Within eleven years, 1555-1566 — Calvin died in 1564 — it is known that Geneva sent one hundred sixty-one pastors into France; how many more may have gone unrecorded we cannot tell. And they were learned men, strenuous, fearless, praised by a French bishop as modest, grave, saintly, with the name of Jesus Christ ever on their lips. Charles IX implored the magistrates of Geneva to stop the supply and withdraw the men already sent; but the magistrates replied that the preachers had been sent not by them, but by their ministers, who believed that the sovereign duty of all princes and kings was to do homage to Him who had given to them their dominion. It was small wonder that the Venetian Suriano should describe Geneva as “the mine whence came the ore of heresy”; or that the Protestants should gather courage as they heard the men from Geneva sing psalms in the face of torture and death.

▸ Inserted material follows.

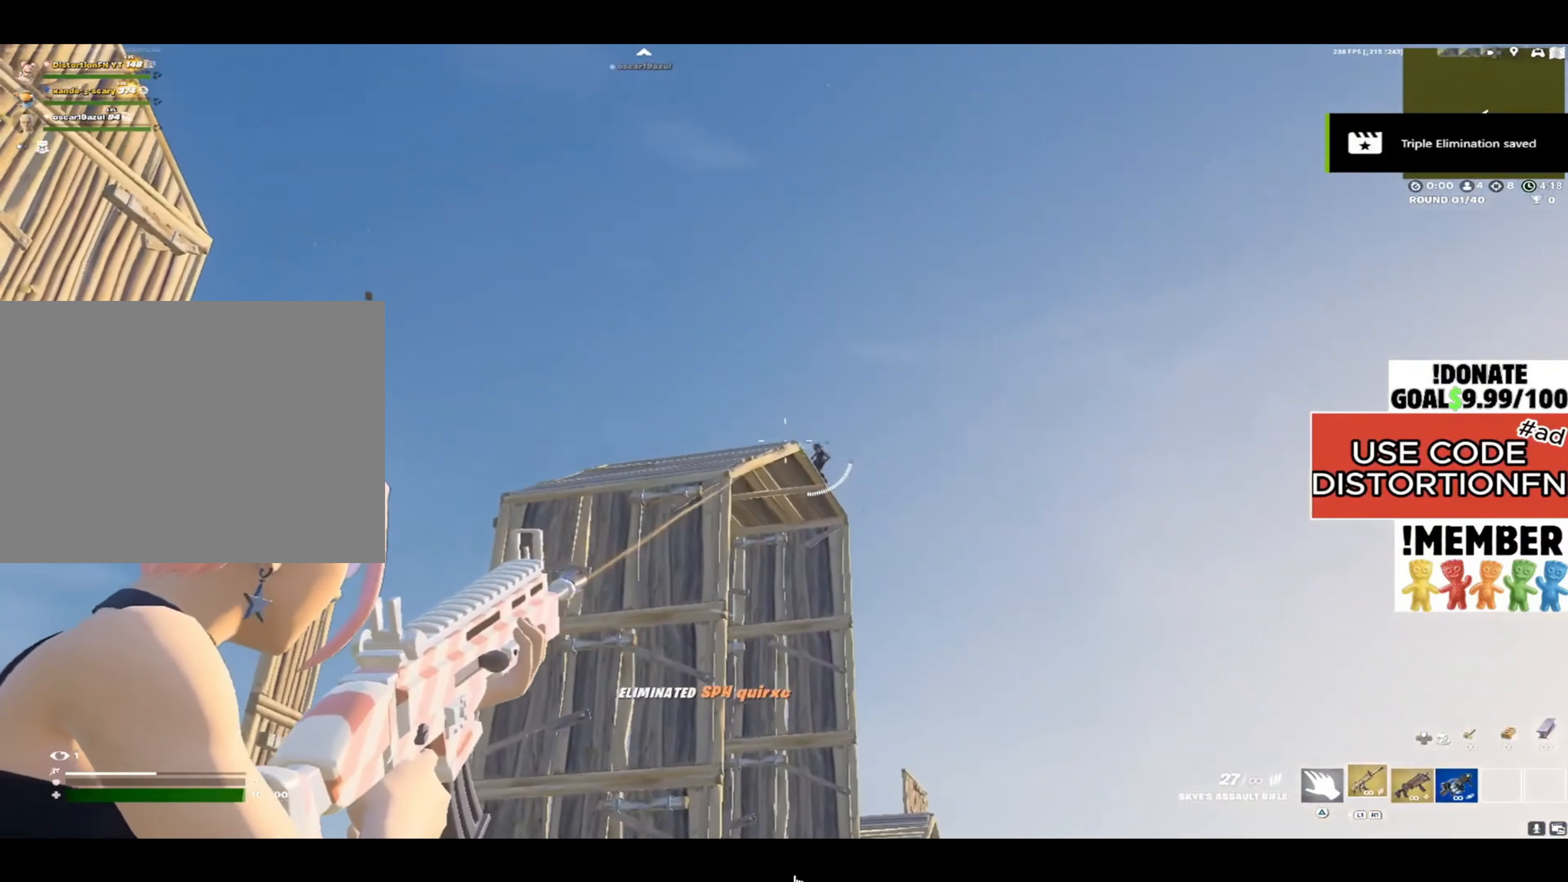
{"buttons": ["L2"], "left_stick": "down-right", "right_stick": "down", "events": [[50, "right_stick", "center"], [133, "right_stick", "down-right"], [150, "left_stick", "down-right"], [317, "right_stick", "center"], [333, "R2", "down"], [433, "R2", "up"], [467, "right_stick", "down"]]}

It was indeed a very different France which the eyes of the dying Calvin saw from that which the young man had seen thirty years before. Religious hate was even more bitter and vindictive; war had come and made persecution more ferocious; but the Huguenots had grown numerous, potent, respected, feared, and disputed with Catholicism the supremacy of the kingdom. And Calvin had done it, not by arms nor by threats, nor by encouragement of sedition or insurrection — to such action he was ever resolutely opposed — but by the agency of the men whom he formed in Geneva, and by their persuasive speech. The reformed minister was essentially a preacher, intellectual, exegetical, argumentative, seriously concerned with the subjects that most appealed to the serious-minded.
Modern oratory may be said to begin with him, and indeed to be his creation. He helped to make the vernacular tongues of Western Europe literary. He accustomed the people to hear the gravest and most sacred themes discussed in the language which they knew; and the themes ennobled the language, the language was never allowed to degrade the themes. And there was no tongue and no people that he influenced more than the French. Calvin made Bossuet and Massillon possible; as a preacher he found his successor in Bourdaloue; and a literary critic who does not love him has expressed a doubt as to whether Pascal could be more eloquent or was so profound. And the ideal then realized in Geneva exercised an influence far beyond France. It extended into Holland, which in the strength of the reformed faith resisted Charles V and his son, achieved independence, and created the freest and best educated state on the continent of Europe.
John Knox breathed for a while the atmosphere of Geneva, was subdued into the likeness of the man who had made it, and when he went home he copied its education and tried to repeat its reformation. English reformers, fleeing from martyrdom, found a refuge within its hospitable walls, and, returning to England, attempted to establish a Genevan discipline, and failed, but succeeded in forming the Puritan character. If the author of the Ordonnances ecclésiastiques accomplished, whether directly or indirectly, so much, we need not hesitate to term him a notable friend to civilization.